Is it possible to set up an RSS feed such that link URL in each item is automatically fetched and stored in DEVONthink as either Rich Text or webarchive?
The use case is, for example, automatically saving a copy of each article posted to a news site.
If you set DEVONthink > Preferences > RSS > Remove Articles to “manually”, then the feed will remain intact until you delete the articles. So, you could come along at any time, select a number of articles, and use Data > Convert > to Rich Text on the whole selected block of articles.
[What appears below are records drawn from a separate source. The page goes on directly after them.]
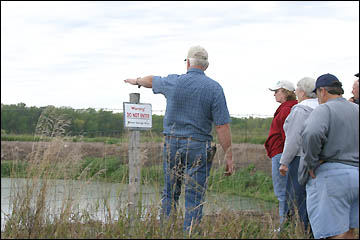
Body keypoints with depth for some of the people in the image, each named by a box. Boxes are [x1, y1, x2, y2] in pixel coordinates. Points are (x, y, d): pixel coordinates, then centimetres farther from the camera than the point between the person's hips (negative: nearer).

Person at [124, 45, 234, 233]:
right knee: (194, 198, -1)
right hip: (198, 147, -3)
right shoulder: (214, 88, -5)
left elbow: (152, 80, 25)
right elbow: (222, 126, -9)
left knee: (170, 194, 14)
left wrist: (137, 81, 48)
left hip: (172, 144, 3)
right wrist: (228, 155, -5)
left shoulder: (173, 82, 1)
korm: Unfortunately, for feeds that only provide headlines or summaries and not full articles, that would just convert the headlines or summaries into a Rich Text document. I was hoping there’d be a way DT could follow the link to the full article and capture it automatically. It appears not without some scripting work.
That’s true, it’s not pretty. I mainly just wanted to collect a searchable text archive over time, though, so it’s not essential that it be an exact replica of the web page.
The script available from the Support Assistant (in the Help Menu): Download > Convert URLs to web Documents might be useful. It grabs the URL from the RSS article and downloads a web archive of that page.
YMMV – every site does RSS differently and the URL in the feed might be a re-direct and not the URL of the actual page you’ll want to save.
You can select multiple articles and run this conversion script.
I’ve tried all of the options, from Automatic to WebArchive – none work, although many new ones have downloaded.
The script to Download as WebArchive etc. works, but changing the preferred format doesn’t work no matter what I do, or whether I do it in preferences or individual feeds.
That script isn’t available for a Smart Rule – not sure why not.
That did the trick. It may have been the computer reboot, but not certain. I also turned off Remove Clutter, which I suspect actually did the trick. WebArchive setting is working beautifully. Thank you.